* [EXERCISE PASSAGE]:
=== Section Start ===

The user provides a set of objects (or segments) to be classified, including all feature variables describing these object, and a set of objects to be used as training data, including the same feature variables as those describing the unknown objects, plus one additional column indicating the class each training falls into. The training data can, but does not have to be, a subset of the set of objects to be classified.

The user can provide input either as vector maps (segments_map and training_map, or as csv files (segments_file and training file, or a combination of both. Csv files have to be formatted in line with the default output of v.db.select, i.e. with a header. The field separator can be set with the separator parameter. Output can consist of either additional columns in the vector input map of features, a text file (classification_results) or reclassed raster maps (classified_map).

When using text file input, the training data should not contain an id column. The object data (i.e., full set of data to be classified) should have the ids in the first column.

The user has to provide the name of the column in the training data that contains the class values (train_class_column), the prefix of the columns that will contain the final class after classification (output_class_column) as well as the prefix of the columns that will contain the probability values linked to these classifications (output_prob_column - see below).

Different classifiers are proposed classifiers: k-nearest neighbor (knn), support vector machine with a radial kernel (svmRadial), support vector machine with a linear kernel (svmLinear), random forest (rf), C5.0 (C5.0) and XGBoost (xgbTree) decision trees and recursive partitioning (rpart). Each of these classifiers is tuned automatically through repeated cross-validation. Caret will automatically determine a reasonable set of values for tuning. See the caret webpage for more information about the tuning parameters for each classifier, and more generally for the information about how caret works. By default, the module creates 10 5-fold partitions for cross-validation and tests 10 possible values of the tuning parameters. These values can be changed using, repectively, the partitions, folds and tunelength parameters.

The user can define a customized tunegrid for each classifier, using the tunegrids parameter. Any customized tunegrid has to be defined as a Python dictionary, with the classifiers as keys, and the input to expand.grid() as content as defined in the caret documentation.

For example, to define customized tuning grids for svmRadial and RandomForest, the user can define the paramter as:

tunegrids="{'svmRadial': 'sigma=c(0.01,0.05,0.1), C=c(1,16,128)', 'rf': 'mtry=c(3,10,20)'}"

Tuning is potentially very time consuming. Using only a subset of the training data for tuning can thus speed up the process significantly, without losing much quality in the tuning results. For training, depending on the number of features used, some R functions can reach their capacity limit. The user can, therefore, define a maximum size of samples per class both for tuning (tuning_sample_size) and for training (training_sample_size).

=== Section End ===

* [DATA SECTION]:
=== Section Start ===

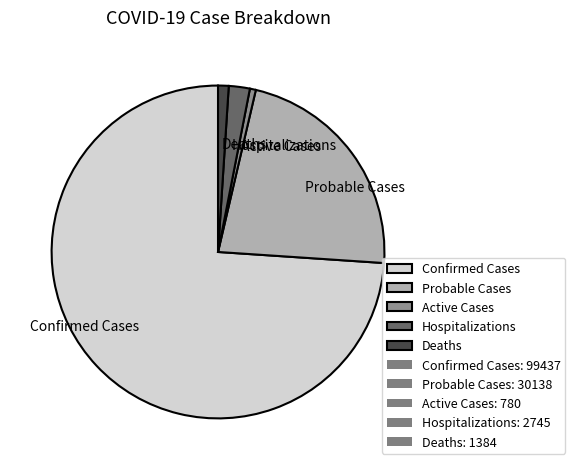

Is the sum of Deaths and Active Cases greater than half?

No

=== Section End ===

* [EXERCISE REQUIREMENTS]:
1. Answer these from the module documentation, one line each:
(a) How many partitions, and with how many folds, does the module create by default for cross-validation?
(b) When text file input is used, in which column should the object data hold the ids?
(c) Which parameter sets the field separator for csv files?
2. List every classifier that the module documentation proposes, each with its short name in parentheses.
3. Reproduce the module documentation between "When using text" and "- see below).", inclusive.

* [TASK-BY-TASK SOLUTIONS]:
1.
(a) 10 partitions, each 5-fold.
(b) The first column.
(c) The separator parameter.

2.
- k-nearest neighbor (knn)
- support vector machine with a radial kernel (svmRadial)
- support vector machine with a linear kernel (svmLinear)
- random forest (rf)
- C5.0 (C5.0)
- XGBoost (xgbTree)
- recursive partitioning (rpart)

3.
When using text file input, the training data should not contain an id column. The object data (i.e., full set of data to be classified) should have the ids in the first column.

The user has to provide the name of the column in the training data that contains the class values (train_class_column), the prefix of the columns that will contain the final class after classification (output_class_column) as well as the prefix of the columns that will contain the probability values linked to these classifications (output_prob_column - see below).